# ASSIGNMENT
Would you give again, exactly, the lines running from the line with "1. In-depth examinations" to the end of the data below, both included?

─── EXTRACTED DATA ───

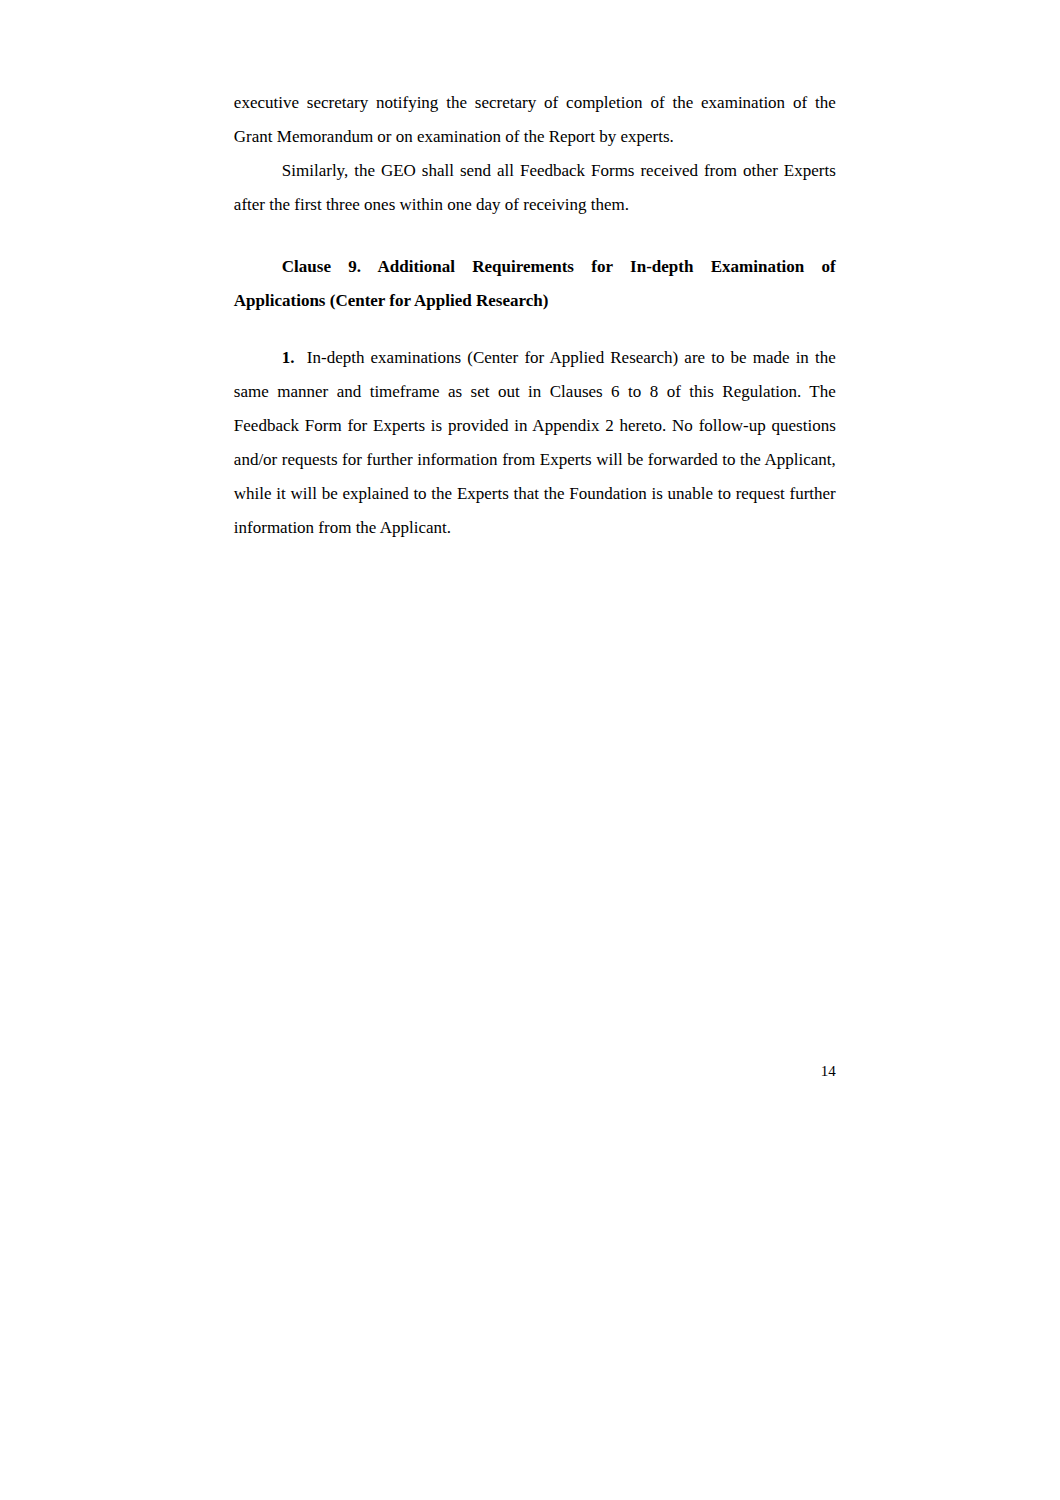executive secretary notifying the secretary of completion of the examination of the Grant Memorandum or on examination of the Report by experts.
Similarly, the GEO shall send all Feedback Forms received from other Experts after the first three ones within one day of receiving them.
Clause 9. Additional Requirements for In-depth Examination of Applications (Center for Applied Research)
1. In-depth examinations (Center for Applied Research) are to be made in the same manner and timeframe as set out in Clauses 6 to 8 of this Regulation. The Feedback Form for Experts is provided in Appendix 2 hereto. No follow-up questions and/or requests for further information from Experts will be forwarded to the Applicant, while it will be explained to the Experts that the Foundation is unable to request further information from the Applicant.
14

───

# RESULT FOR THIS TASK
1. In-depth examinations (Center for Applied Research) are to be made in the same manner and timeframe as set out in Clauses 6 to 8 of this Regulation. The Feedback Form for Experts is provided in Appendix 2 hereto. No follow-up questions and/or requests for further information from Experts will be forwarded to the Applicant, while it will be explained to the Experts that the Foundation is unable to request further information from the Applicant.
14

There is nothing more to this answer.